No sábado, os dois países anunciaram que mataram, em uma operação conjunta, Abu Bilal al Minuki, um líder do EI descrito como o segundo na cadeia de comando global do grupo, que era alvo de sanções americanas desde 2023.
O norte da Nigéria, o país mais populoso da África, enfrenta a violência de grupos jihadistas e de quadrilhas de criminosos, chamadas localmente de "bandidos", que atacam vilarejos com frequência e organizam sequestros em massa para extorquir os moradores.
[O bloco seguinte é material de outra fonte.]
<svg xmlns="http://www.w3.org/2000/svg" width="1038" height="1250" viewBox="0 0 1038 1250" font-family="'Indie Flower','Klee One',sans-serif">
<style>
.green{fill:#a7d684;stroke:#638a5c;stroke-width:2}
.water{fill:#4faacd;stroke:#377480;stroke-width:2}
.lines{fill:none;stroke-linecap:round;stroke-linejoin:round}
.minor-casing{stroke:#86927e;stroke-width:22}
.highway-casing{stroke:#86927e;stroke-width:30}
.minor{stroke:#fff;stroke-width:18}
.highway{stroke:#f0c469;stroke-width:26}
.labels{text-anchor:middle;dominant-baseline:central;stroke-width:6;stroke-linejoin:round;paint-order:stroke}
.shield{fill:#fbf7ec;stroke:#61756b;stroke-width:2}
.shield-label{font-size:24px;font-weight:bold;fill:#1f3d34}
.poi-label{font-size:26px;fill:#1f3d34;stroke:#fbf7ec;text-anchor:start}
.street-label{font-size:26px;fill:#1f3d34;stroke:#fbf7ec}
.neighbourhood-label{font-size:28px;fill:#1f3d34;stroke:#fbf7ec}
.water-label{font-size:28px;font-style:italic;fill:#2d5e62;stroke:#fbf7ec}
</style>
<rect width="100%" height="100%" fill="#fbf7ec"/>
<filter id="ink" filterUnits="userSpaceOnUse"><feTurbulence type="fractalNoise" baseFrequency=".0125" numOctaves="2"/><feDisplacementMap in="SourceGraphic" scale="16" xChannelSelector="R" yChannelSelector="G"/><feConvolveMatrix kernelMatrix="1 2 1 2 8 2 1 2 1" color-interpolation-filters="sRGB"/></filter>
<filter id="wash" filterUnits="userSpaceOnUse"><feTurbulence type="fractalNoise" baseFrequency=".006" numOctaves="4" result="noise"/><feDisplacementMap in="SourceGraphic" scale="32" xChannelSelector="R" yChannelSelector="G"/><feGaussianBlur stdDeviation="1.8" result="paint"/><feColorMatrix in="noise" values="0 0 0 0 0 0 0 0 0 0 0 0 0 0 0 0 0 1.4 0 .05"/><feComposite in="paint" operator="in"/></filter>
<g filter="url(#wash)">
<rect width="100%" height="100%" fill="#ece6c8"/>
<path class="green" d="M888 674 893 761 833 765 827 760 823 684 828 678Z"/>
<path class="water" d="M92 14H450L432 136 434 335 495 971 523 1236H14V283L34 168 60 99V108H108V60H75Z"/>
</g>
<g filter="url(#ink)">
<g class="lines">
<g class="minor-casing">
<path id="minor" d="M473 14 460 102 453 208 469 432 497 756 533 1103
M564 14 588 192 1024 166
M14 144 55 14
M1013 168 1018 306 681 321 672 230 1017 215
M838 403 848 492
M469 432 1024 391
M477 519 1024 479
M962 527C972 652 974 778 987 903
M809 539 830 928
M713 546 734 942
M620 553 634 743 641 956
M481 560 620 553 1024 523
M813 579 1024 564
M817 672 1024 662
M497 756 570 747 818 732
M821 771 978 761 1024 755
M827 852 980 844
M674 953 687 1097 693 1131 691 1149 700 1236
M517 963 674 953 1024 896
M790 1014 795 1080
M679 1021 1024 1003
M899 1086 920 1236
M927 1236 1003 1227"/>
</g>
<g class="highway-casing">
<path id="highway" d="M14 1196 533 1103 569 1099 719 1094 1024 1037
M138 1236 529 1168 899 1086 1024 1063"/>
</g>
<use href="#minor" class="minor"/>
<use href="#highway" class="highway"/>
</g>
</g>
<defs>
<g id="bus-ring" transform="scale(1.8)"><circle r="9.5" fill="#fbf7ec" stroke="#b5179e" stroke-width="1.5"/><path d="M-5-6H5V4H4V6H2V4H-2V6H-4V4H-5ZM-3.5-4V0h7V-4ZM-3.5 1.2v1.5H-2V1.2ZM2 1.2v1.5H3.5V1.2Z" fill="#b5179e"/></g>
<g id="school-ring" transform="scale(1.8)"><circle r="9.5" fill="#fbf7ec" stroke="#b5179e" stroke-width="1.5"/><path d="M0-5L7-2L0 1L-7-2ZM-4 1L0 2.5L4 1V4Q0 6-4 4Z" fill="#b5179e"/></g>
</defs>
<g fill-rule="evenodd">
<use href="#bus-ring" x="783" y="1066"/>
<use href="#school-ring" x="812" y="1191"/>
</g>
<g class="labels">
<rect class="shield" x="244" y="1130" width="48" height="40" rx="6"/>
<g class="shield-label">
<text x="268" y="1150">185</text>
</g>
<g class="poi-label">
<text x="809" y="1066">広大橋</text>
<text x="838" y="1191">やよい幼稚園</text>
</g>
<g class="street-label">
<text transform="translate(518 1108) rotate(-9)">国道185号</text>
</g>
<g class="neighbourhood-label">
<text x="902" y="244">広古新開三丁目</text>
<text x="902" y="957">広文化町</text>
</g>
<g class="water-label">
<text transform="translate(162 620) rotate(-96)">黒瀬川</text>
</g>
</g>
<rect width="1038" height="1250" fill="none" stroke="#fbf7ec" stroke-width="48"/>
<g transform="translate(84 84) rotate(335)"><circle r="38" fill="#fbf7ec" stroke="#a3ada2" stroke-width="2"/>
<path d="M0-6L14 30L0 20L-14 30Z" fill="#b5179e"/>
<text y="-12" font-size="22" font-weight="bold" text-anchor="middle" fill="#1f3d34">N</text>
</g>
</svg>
Os ataques mais recentes das forças nigerianas e americanas aconteceram no domingo, informou o Comando África dos Estados Unidos (Africom) em um comunicado.
"Os serviços de inteligência confirmaram que os alvos eram combatentes do ISIS. Avaliações detalhadas estão em curso. Não houve vítimas entre as forças americanas e nigerianas", afirmou o Africom, utilizando a sigla em inglês para EI.
Desde 2009, a insurgência jihadista liderada pelo Boko Haram e, posteriormente, por seu grupo rival, o ISWAP (Estado Islâmico na África Ocidental), provocou dezenas de milhares de mortes e deixou milhões de deslocados na Nigéria.
A intensificação dos ataques e dos sequestros nos últimos meses provocou críticas do presidente dos Estados Unidos, Donald Trump, que afirmou que os cristãos da Nigéria estavam sendo perseguidos.
O governo nigeriano rejeita a acusação e insiste que cristãos e muçulmanos são vítimas da violência na mesma medida.